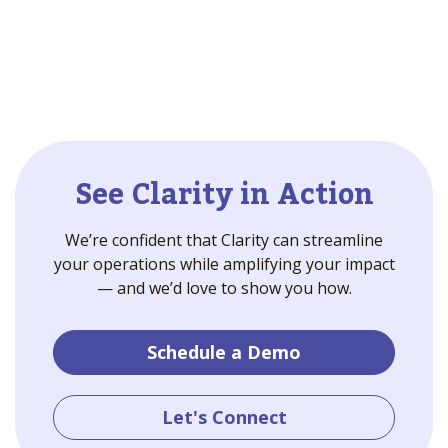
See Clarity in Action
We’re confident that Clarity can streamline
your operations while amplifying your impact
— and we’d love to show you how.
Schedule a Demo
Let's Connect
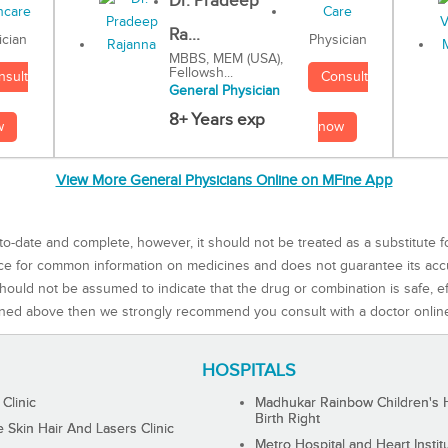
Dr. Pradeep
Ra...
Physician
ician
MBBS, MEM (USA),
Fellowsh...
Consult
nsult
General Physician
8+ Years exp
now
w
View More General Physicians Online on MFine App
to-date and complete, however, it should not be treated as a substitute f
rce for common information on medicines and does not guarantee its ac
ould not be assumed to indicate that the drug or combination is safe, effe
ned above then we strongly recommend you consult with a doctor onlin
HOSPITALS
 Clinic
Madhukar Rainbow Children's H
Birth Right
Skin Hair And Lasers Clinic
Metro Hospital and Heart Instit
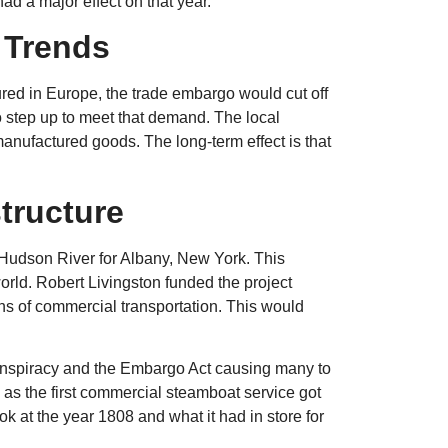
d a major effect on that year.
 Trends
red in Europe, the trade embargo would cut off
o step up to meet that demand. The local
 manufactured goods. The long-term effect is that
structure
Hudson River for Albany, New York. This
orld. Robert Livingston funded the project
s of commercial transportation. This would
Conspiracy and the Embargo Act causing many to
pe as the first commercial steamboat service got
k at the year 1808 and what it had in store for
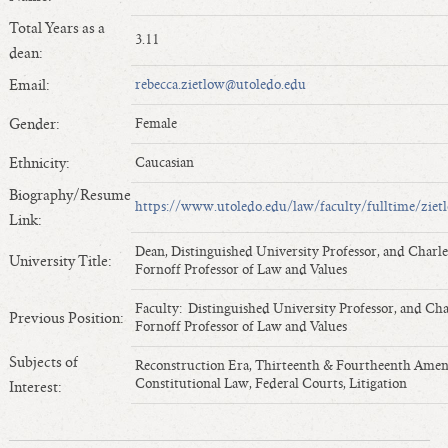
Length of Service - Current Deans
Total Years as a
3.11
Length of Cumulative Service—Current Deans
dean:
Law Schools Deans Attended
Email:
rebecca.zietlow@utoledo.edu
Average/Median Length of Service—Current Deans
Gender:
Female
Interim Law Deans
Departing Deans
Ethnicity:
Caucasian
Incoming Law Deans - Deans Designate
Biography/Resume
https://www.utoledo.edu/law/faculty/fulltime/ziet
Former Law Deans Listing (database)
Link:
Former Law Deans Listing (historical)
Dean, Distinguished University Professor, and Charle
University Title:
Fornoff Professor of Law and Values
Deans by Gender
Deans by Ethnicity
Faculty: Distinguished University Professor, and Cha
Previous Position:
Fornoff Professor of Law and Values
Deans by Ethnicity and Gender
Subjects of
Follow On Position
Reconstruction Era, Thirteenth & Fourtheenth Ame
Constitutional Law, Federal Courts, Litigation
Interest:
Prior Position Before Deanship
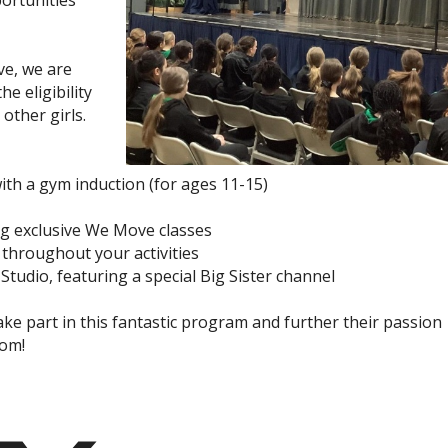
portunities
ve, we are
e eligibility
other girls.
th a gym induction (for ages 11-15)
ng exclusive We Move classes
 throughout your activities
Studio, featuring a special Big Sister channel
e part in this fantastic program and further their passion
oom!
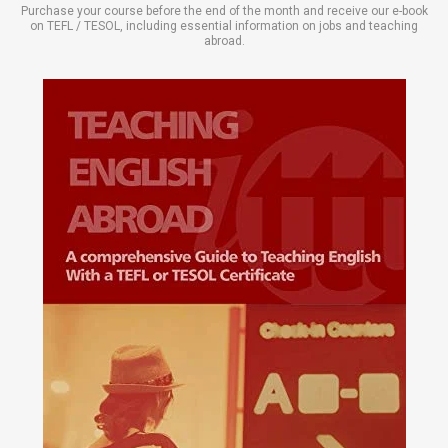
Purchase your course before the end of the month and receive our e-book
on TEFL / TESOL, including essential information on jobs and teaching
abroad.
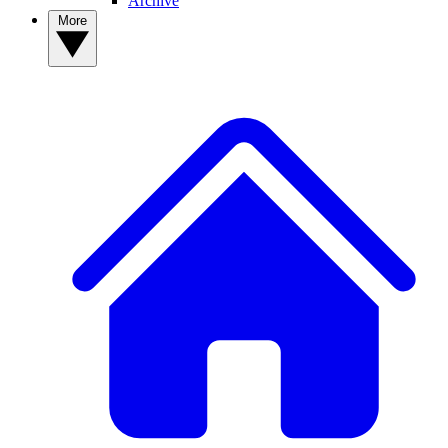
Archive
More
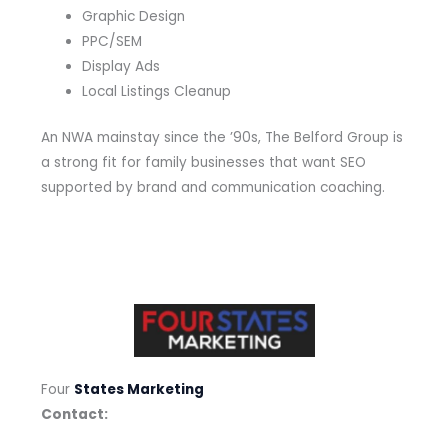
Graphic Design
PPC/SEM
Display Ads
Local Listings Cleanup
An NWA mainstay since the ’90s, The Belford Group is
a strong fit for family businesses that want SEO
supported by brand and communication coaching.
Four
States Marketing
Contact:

...

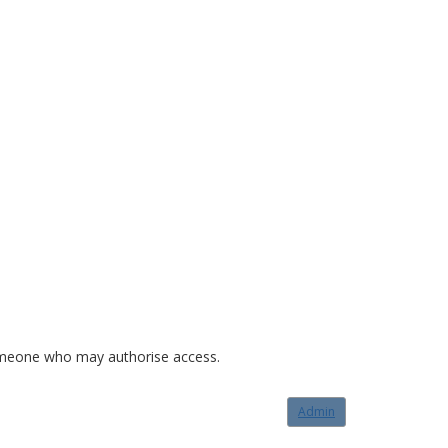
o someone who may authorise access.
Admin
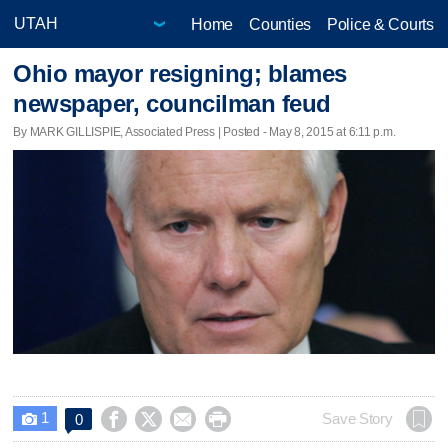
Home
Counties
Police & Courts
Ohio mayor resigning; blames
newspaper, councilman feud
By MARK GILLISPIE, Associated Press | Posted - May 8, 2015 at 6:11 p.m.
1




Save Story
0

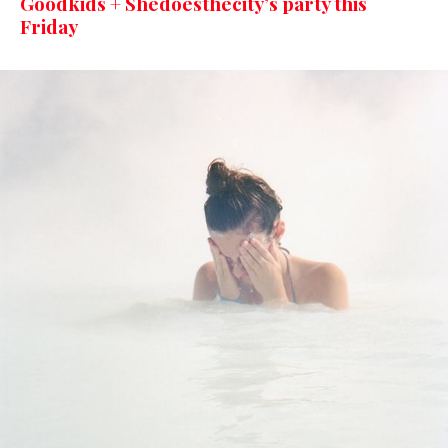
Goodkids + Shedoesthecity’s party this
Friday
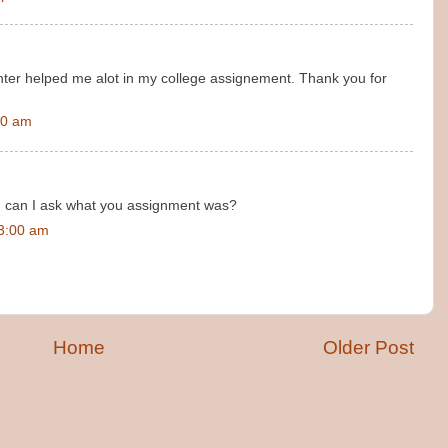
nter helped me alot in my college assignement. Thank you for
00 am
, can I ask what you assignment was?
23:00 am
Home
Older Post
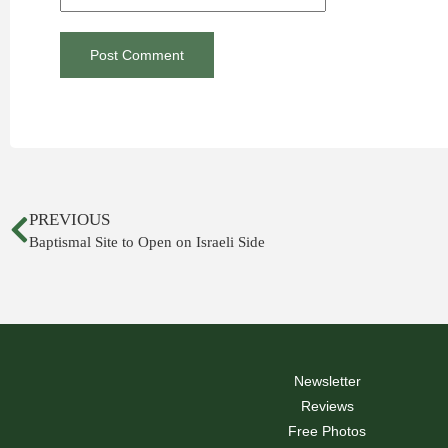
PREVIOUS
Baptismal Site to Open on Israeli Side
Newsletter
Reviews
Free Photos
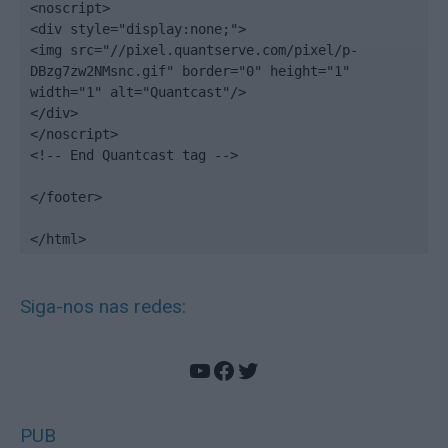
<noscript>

_Assigned task_
Which of the lines above mention the word "information"? Pull those lines out.

_Final answer_
rce for common information on medicines and does not guarantee its ac
on TEFL / TESOL, including essential information on jobs and teaching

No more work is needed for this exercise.